1581/07 PROACTIVE MANAGEMENT SPECIALISTS PTY LTD & ORS v OVER FIFTY FUNDS CAPITAL LTD & ORS
EX TEMPORE JUDGMENT
1 The second defendant, Blueprint Property Developments Pty Ltd, was wound up by court order on 24 May 2007.
2 An application is made by the plaintiffs, Proactive Management Specialists Pty Ltd and eight other purchasers of residential units from Blueprint, for an order, pursuant to the Corporations Act 2001 (Cth), s 471B, that they be given leave to proceed against Blueprint.
3 The proceedings were commenced earlier this year and an order was made that they be expedited.
4 The statement of claim was served on Blueprint in April 2007. Notification of the winding up was not received by the plaintiffs until this week.
5 The statement of claim seeks an order for specific performance of the agreements for sale of the residential units. The pleading alleges that between July 2002 and September 2006, the plaintiffs entered into contracts to purchase lots that are particularised in the pleading. Deposits were paid and were released by all the plaintiffs. On 26 September 2006, it is alleged that the plaintiffs, represented by one of them, Blueprint, the first defendant, Over Fifty Funds Capital Ltd and the third defendant, Over 50s Mutual Friendly Society Ltd, entered into an agreement pursuant to which, in return for receiving $100,000, Over Fifty and Over 50s, respectively the second and first registered mortgagees, agreed to honour the existing contracts to which I have referred. The plaintiffs would settle the existing contracts quickly and, if possible, within seven days and the eighth plaintiff, Simon Konstantinidis, would be offered the first opportunity to buy two more units selected by him off the plan for the same price that they were first offered to the market by Blueprint. It is of that agreement that specific performance is sought.
6 Pursuant to the agreement, it is alleged that the plaintiffs readied themselves for settlement, which was scheduled to occur on 29 September 2006 and then on 4 October 2006.
7 The liquidator submits that the effect of allowing these proceedings to continue would be to pay out in full certain creditors of the company, with disadvantage to creditors generally and with dissipation of part of the asset pool.
8 The point is made that, normally, money claims should be dealt with by the liquidator. The legislation gives a dissatisfied lodger of a rejected proof of debt the opportunity to test the matter before the court. As I have said, the submission is that an order for specific performance would have the effect of converting an unsecured claim of the plaintiffs into full recovery and thus, be preferential.
9 Over Fifty and Over 50s point to the fact that one of the lots for which specific performance is claimed was the subject of a contract for sale for $1. It is alleged by the plaintiffs that, at the meeting of 26 September 2006, agreement was reached that that unit should be transferred at $100,000. Over Fifty and Over 50s submit that $100,000 is an undervalue and, there being no advantage to the company, the Corporations Act 2001 (Cth), s 468 would prevent an order for specific performance being made with respect to that unit. That being so, it is submitted that there is no basis for the court to order specific performance and, that being central to the agreement said to have been reached on 26 September 2006, I should exercise my discretion against granting leave to proceed against Blueprint.

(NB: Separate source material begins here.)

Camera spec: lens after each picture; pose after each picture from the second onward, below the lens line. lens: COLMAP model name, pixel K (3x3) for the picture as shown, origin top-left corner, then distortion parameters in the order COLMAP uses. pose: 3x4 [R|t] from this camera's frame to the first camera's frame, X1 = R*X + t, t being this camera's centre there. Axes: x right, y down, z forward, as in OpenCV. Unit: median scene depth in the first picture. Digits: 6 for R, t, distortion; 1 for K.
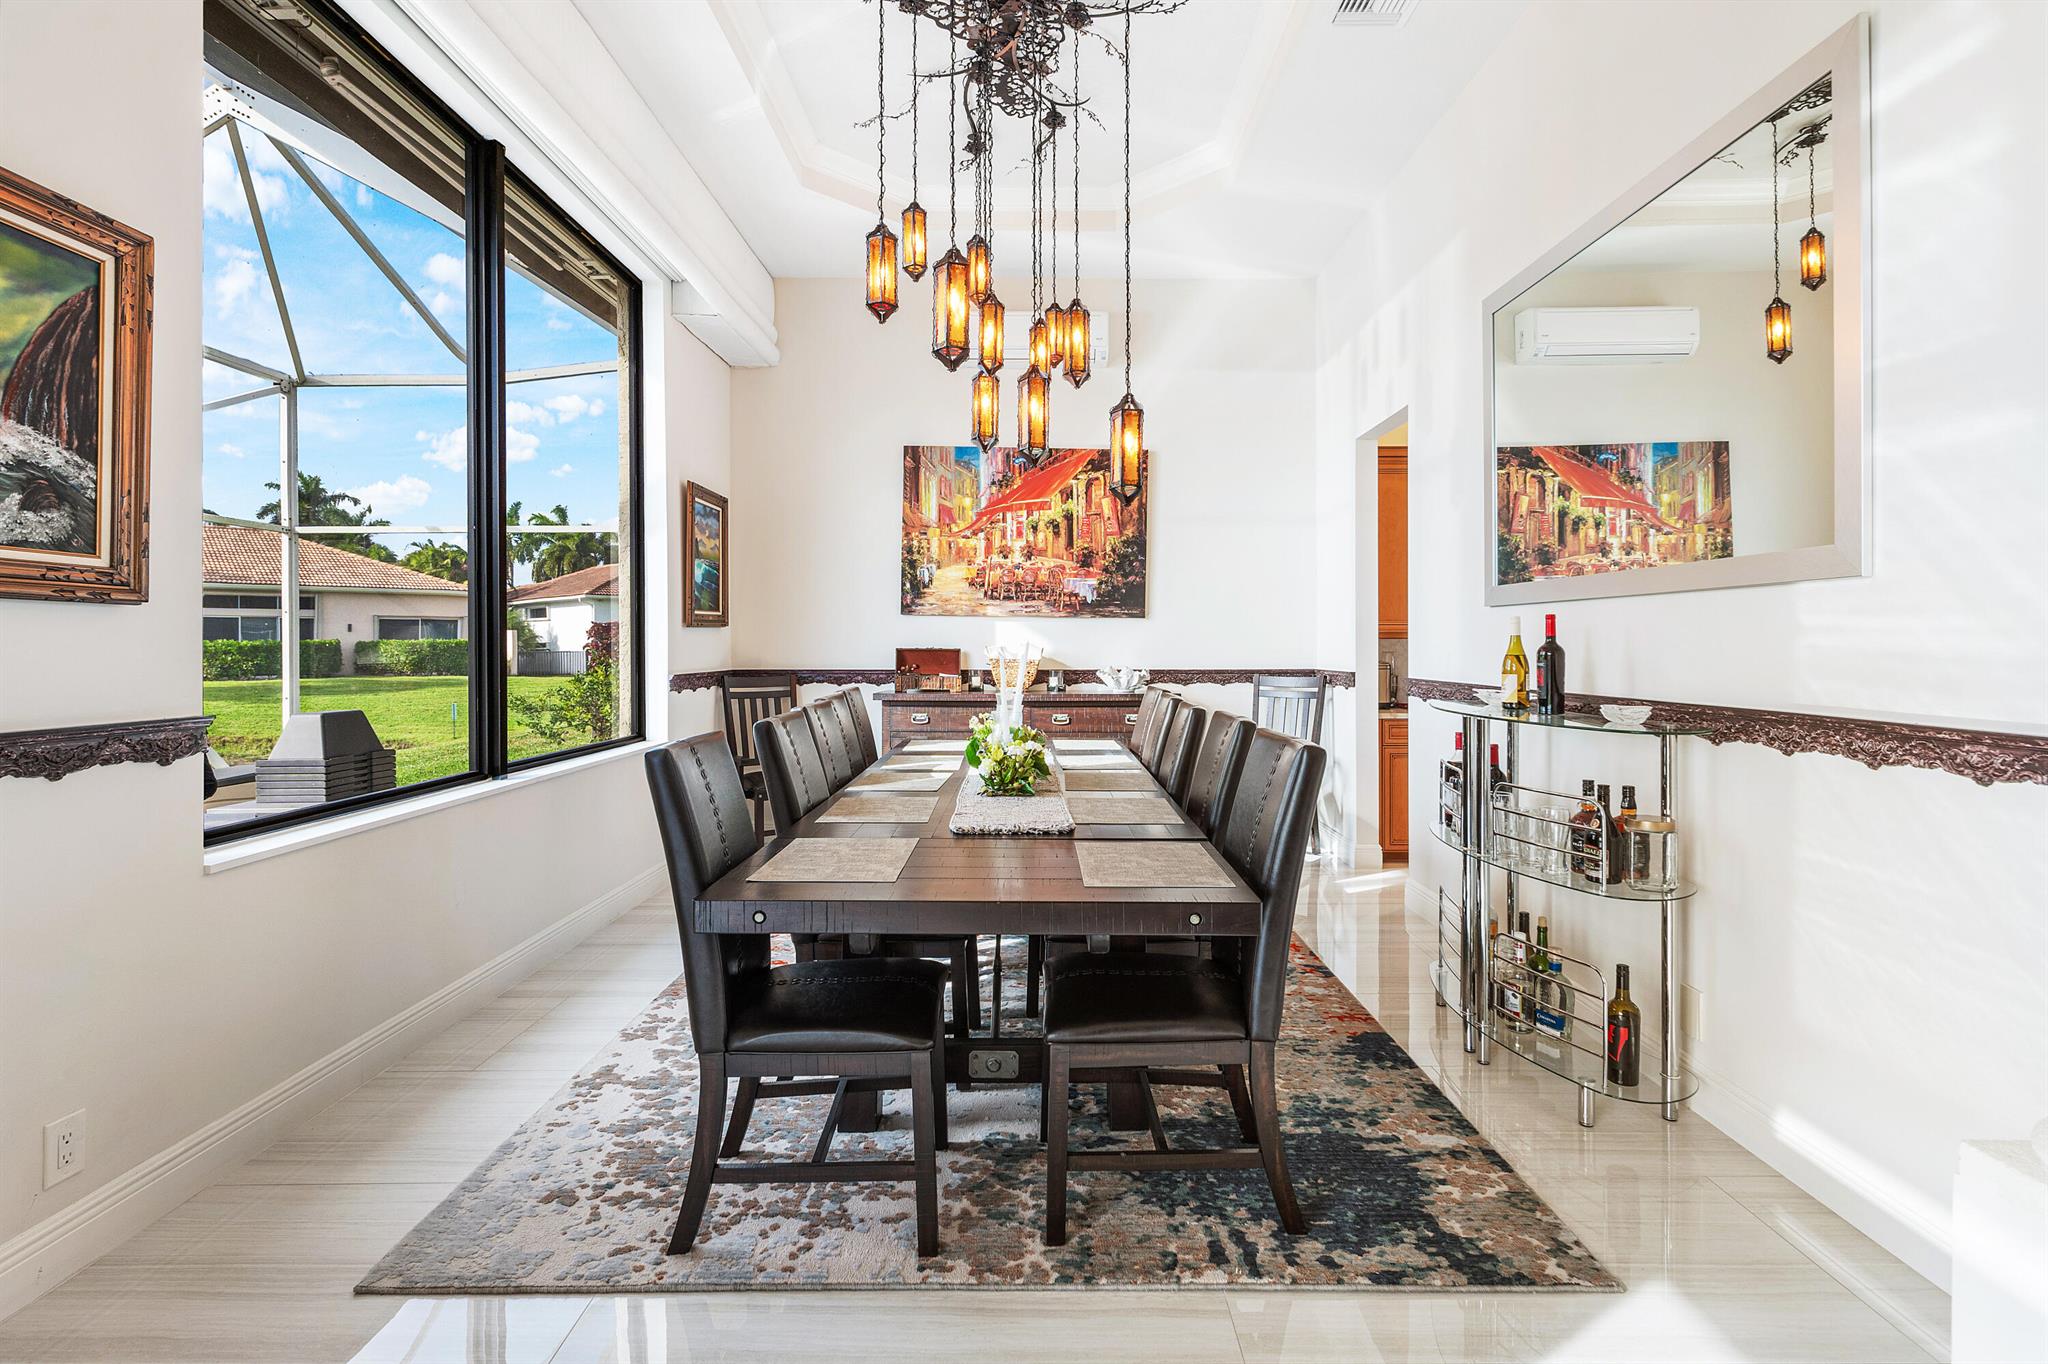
lens RADIAL K [[1001.5, 0, 1037.2], [0, 1001.5, 636.6], [0, 0, 1]] dist [0.005206, -0.000499]
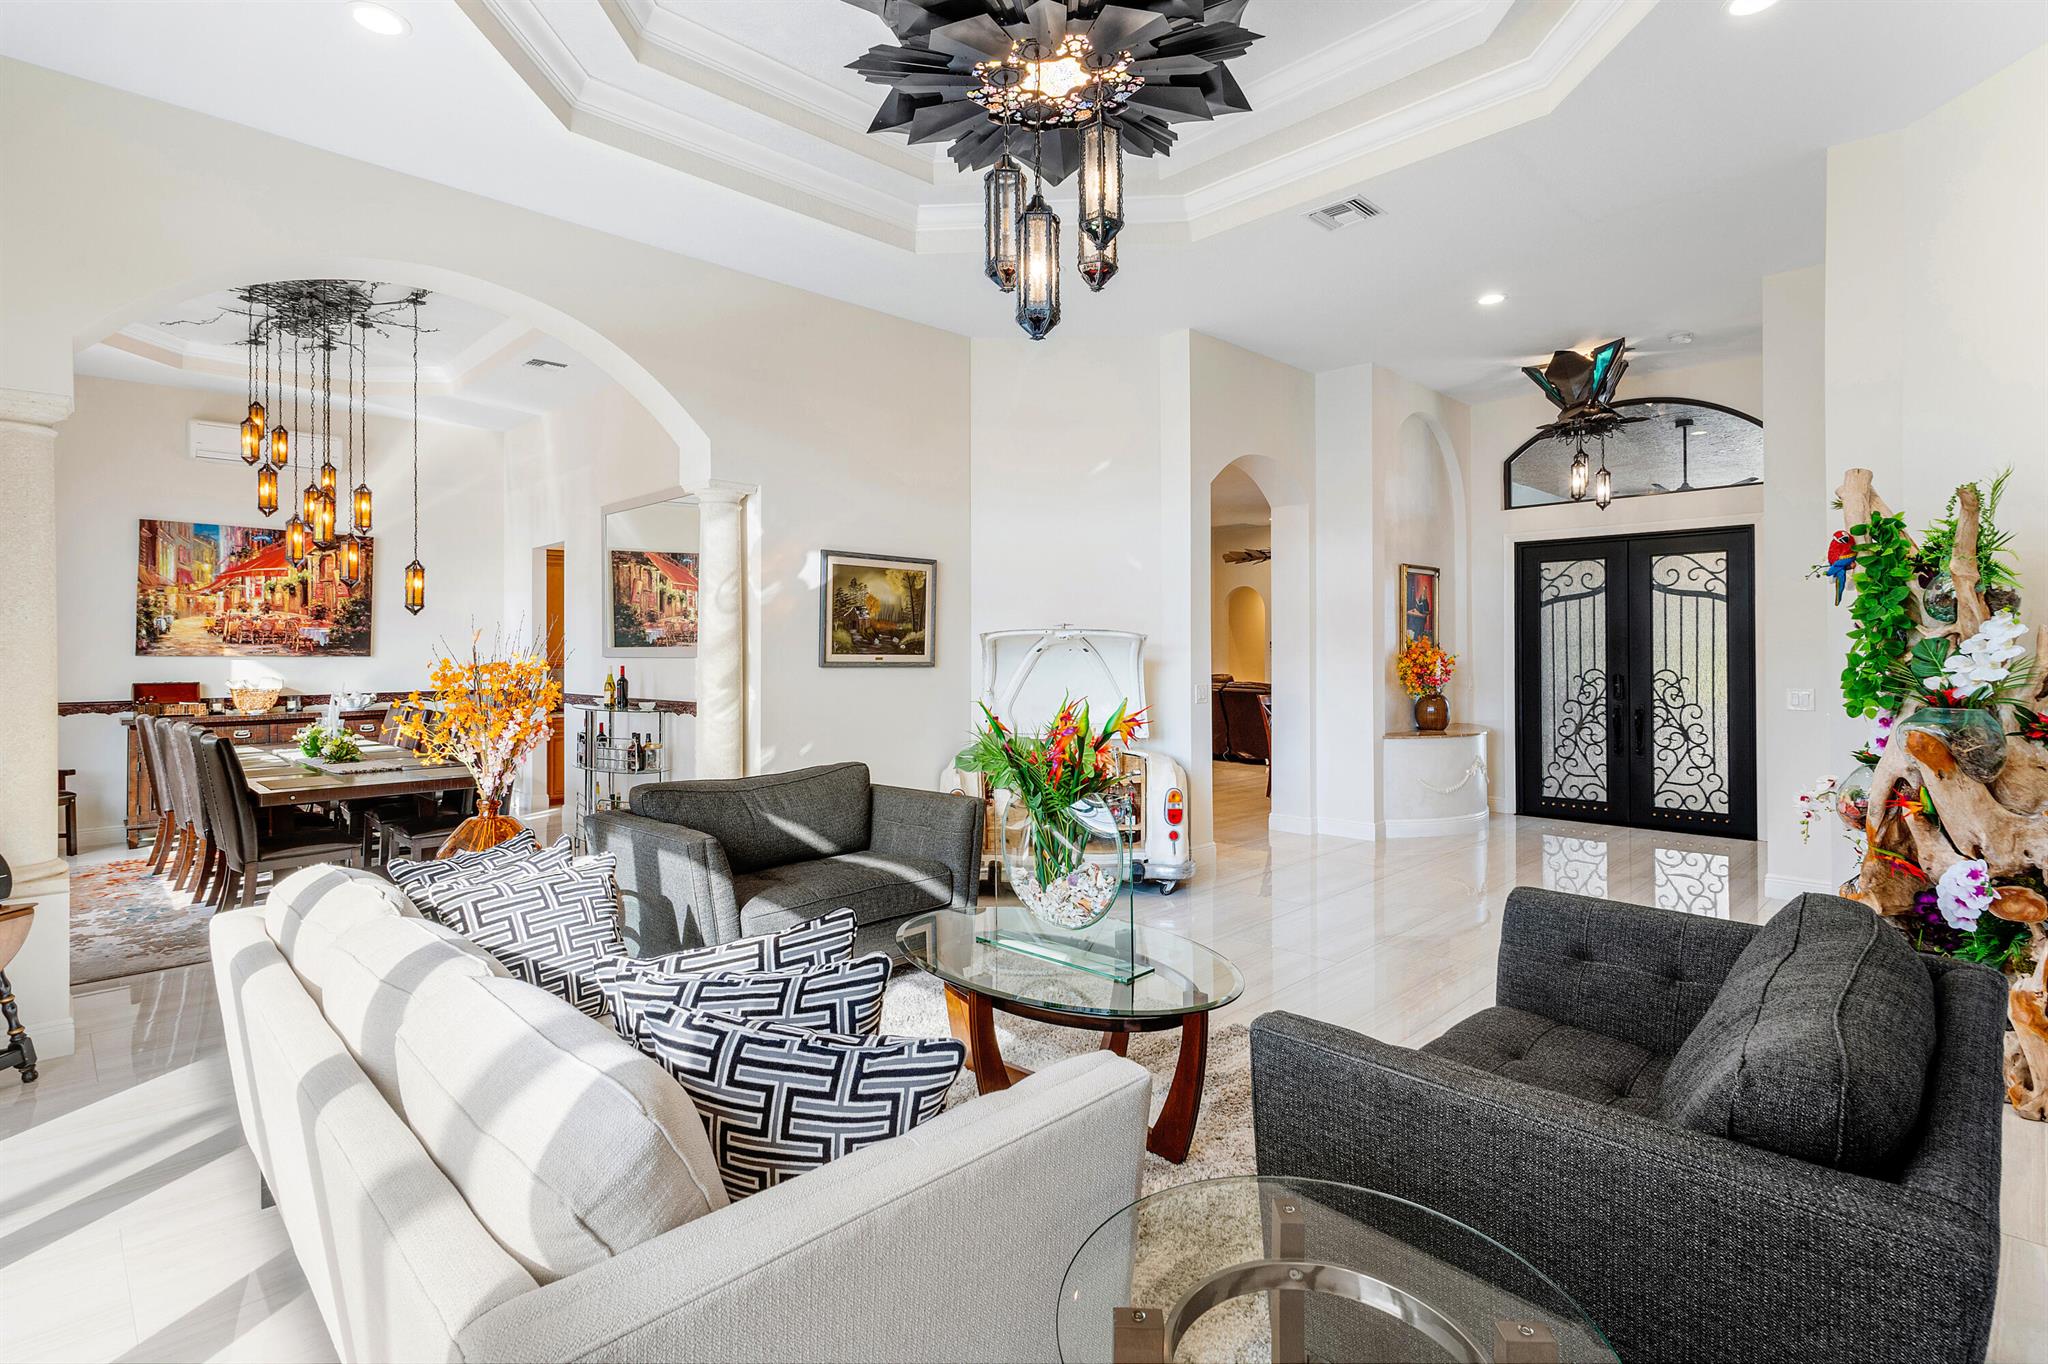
lens RADIAL K [[1001.5, 0, 1046.5], [0, 1001.5, 644.7], [0, 0, 1]] dist [0.005206, -0.000499]
pose [[0.705754, -0.000657, 0.708457, -0.221922], [0.001541, 0.999999, -0.000607, -0.032957], [-0.708455, 0.001520, 0.705754, -0.668602]]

10 While the power in the Corporations Act 2001 (Cth), s 468 applies to a wide variety of circumstances and makes it inappropriate to state binding rules for the application of the power, when exercising the discretion, the court may have regard to the effect of the disposition on unsecured creditors, whether the disposition would be a preference, whether the company could be sold as a going concern, whether there are any special circumstances and the overall effect of the dispositions (Tellsa Furniture Pty Ltd (in liq) v Glendave Nominees Pty Ltd (1987) 9 NSWLR 254).
11 The authorities with respect to leave to proceed draw a distinction between a money claim and a proprietary claim and, in particular, a proprietary claim in the nature of a claim for specific performance.

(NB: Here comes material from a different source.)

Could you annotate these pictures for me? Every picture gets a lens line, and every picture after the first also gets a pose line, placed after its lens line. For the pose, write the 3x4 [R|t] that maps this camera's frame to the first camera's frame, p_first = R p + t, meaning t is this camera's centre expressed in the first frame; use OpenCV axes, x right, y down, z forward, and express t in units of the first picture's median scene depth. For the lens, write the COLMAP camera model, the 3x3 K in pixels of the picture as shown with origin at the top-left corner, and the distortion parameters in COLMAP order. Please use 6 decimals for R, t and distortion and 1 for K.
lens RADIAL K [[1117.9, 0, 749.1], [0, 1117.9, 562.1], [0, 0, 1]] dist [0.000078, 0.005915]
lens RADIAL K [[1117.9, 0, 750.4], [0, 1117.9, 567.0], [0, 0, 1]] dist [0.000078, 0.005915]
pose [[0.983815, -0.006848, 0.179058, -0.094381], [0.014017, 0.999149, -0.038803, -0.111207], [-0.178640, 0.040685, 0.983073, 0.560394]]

12 In Vagrand Pty Ltd (in liq) v Fielding (1993) 10 ACSR 373, a Full Court of the Federal Court delivered a judgment in which, at 376, they said:
"Mr Coles' submission is critical to this case and of general importance. But we think it is wrong. It overstates the true position. It is true that, upon a winding up of a company, the appointed liquidator comes under an obligation to take control of the company's assets and realise them for the benefit of the creditors, after payment of all proper outgoings. But the liquidator takes the assets subject to such liabilities as then attach to them. If a particular asset is subject to a mortgage, the liquidator takes the asset subject to the mortgage. If an asset is held by the company in trust for somebody else, the liquidator is bound by the trust. In the same way, as Morling J pointed out, as a consequence of taking control of an asset, a liquidator may be faced with litigation".